ヤマネコ-ノ-ツガイ【アッシュ】BANANAFISH
第16章 それでも前へ
《アッシュside》
俺がショーターに手を差し出すと、フッと笑ってショーターも拳を出した。その拳同士をぶつけて最後はパンッと手を握り合う。
これが俺たちのハンドシェイクだ。
「ッへへ、そうこなくっちゃ!…俺だってカッコイイとこ見せたいからな。
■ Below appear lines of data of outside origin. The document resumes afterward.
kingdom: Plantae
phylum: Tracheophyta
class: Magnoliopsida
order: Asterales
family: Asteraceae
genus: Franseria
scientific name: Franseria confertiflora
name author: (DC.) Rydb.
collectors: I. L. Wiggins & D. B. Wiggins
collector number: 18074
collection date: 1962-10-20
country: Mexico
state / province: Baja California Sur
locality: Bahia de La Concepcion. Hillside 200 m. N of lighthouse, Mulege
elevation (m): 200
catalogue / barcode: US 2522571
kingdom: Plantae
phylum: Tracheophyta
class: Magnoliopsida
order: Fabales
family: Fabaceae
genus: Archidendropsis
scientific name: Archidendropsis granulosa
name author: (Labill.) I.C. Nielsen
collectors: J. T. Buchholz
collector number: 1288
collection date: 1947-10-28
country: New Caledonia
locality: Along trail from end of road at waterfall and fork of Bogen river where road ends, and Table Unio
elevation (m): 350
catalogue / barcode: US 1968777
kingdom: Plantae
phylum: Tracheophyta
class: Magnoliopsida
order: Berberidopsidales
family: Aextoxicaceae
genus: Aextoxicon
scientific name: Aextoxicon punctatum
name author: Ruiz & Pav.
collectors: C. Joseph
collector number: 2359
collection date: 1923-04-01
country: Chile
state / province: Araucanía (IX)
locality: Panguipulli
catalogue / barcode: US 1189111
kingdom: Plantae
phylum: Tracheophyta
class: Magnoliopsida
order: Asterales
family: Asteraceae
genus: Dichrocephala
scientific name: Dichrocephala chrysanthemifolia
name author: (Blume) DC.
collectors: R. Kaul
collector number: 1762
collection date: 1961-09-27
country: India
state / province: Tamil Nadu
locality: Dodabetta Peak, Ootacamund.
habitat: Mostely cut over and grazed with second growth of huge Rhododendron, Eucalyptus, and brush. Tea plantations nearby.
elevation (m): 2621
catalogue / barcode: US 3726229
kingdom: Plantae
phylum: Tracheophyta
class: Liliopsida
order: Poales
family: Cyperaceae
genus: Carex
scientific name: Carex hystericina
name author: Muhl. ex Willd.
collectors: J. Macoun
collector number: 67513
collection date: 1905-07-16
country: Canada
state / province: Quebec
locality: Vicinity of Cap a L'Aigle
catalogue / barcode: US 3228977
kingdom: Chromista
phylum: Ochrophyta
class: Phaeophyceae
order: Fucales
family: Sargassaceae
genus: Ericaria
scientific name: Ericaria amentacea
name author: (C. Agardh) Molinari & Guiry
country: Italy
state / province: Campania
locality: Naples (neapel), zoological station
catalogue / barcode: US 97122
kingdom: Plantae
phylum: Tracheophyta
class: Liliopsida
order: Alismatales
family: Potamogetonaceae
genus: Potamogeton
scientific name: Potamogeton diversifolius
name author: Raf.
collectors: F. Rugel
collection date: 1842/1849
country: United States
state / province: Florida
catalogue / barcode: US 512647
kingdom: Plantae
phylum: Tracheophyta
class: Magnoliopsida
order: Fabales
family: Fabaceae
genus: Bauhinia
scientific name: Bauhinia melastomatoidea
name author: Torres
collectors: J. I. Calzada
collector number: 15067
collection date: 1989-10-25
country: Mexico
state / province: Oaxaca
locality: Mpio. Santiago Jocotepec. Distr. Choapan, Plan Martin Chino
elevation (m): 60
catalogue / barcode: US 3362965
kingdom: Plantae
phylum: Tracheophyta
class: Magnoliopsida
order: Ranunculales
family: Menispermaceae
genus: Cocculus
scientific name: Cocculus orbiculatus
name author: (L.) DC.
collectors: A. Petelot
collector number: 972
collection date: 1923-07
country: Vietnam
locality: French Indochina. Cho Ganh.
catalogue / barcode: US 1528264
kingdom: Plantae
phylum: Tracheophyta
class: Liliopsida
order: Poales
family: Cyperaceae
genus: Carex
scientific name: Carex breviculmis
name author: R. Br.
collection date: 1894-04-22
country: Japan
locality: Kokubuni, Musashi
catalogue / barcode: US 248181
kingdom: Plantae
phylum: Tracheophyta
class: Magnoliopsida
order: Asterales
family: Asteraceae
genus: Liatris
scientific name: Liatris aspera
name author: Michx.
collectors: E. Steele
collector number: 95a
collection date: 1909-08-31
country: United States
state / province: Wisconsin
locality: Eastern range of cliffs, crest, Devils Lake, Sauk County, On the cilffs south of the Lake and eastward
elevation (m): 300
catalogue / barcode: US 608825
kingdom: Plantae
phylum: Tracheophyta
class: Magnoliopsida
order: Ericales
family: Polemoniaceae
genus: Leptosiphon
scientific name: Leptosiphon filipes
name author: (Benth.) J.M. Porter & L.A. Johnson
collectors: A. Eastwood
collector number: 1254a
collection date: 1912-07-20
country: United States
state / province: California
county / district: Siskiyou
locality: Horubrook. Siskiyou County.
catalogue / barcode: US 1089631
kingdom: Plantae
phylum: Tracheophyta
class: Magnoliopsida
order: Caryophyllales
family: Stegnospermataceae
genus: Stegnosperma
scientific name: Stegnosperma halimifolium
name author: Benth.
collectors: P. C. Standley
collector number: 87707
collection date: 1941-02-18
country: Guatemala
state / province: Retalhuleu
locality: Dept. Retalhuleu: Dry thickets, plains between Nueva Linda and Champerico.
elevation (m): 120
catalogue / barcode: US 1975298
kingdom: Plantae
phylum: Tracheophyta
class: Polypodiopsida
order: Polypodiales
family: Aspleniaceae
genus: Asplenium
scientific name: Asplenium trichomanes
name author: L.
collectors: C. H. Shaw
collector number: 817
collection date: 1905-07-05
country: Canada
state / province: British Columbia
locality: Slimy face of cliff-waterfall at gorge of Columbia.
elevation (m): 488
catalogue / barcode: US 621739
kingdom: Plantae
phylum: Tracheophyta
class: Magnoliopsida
よし、じゃあ早速戻って作戦会議といくか」
「…そういえば、アイツはどこにいる?ショーターが一緒だったんじゃないのか?」
「心配すんなよ、ユウコは小屋にいる」
「ユウコ、突然キミが来たらきっと驚くだろうなぁ…!」
その時、路地の奥の方で何か争っているような声が聞こえた。
ふっと嫌な予感が頭を過ぎる。
…いや、まさかな
「アッシュ?…どうしたの」
「エイジお前無粋なこと言うなァ?…こいつはユウコに早く会……って、おいアッシュ!」
俺は妙な胸騒ぎを拭いきれず、小屋の方向へ走った。
迷路のような路地の角を曲がると、
「…っ!」
最悪の光景が目に入ってきた。
「…ユウコ、」
意識がないであろう力の抜けたユウコは男に背後から抱えられ、どこかに連れ去られる寸前だった。
「…っ…ユウコーッ!!」
男たちが一斉に俺を見る。
「クソッ……アッシュ・リンクス…!」
「…やべぇ、本物だ…」
「こ、こっち来るぞ…どうする…?!」
抱える男がナイフをユウコに突き付けた。
それを見た途端、一気に頭に血が登ってグラグラと沸騰するような感覚がした。
「ッ…おい…そいつから手を放せ…」
「アッシュ…っ…は?ユウコ!?…なんでアイツがここにいんだよ!」
「…う、うそ…ユウコ…?」
「ぉ…っおいおい…これはお前のせいなんだぜ?アッシュ・リンクス…。このお姫様は俺たち相手によく闘った…銃のハッタリが、もし本物だったら…上手いこと逃げられてたかもしれ」
「…聞こえなかったか?
………放せ」
「「!!!」」
ドサッとユウコを手放した男ともう1人は後ずさるように逃げていった。残った1人に距離を詰める。
「お前も失せろ」
「…っ…」
「…死にたいのか?」
「…ひ、…っ!!」
やたら饒舌だった男も這うように走り去っていった。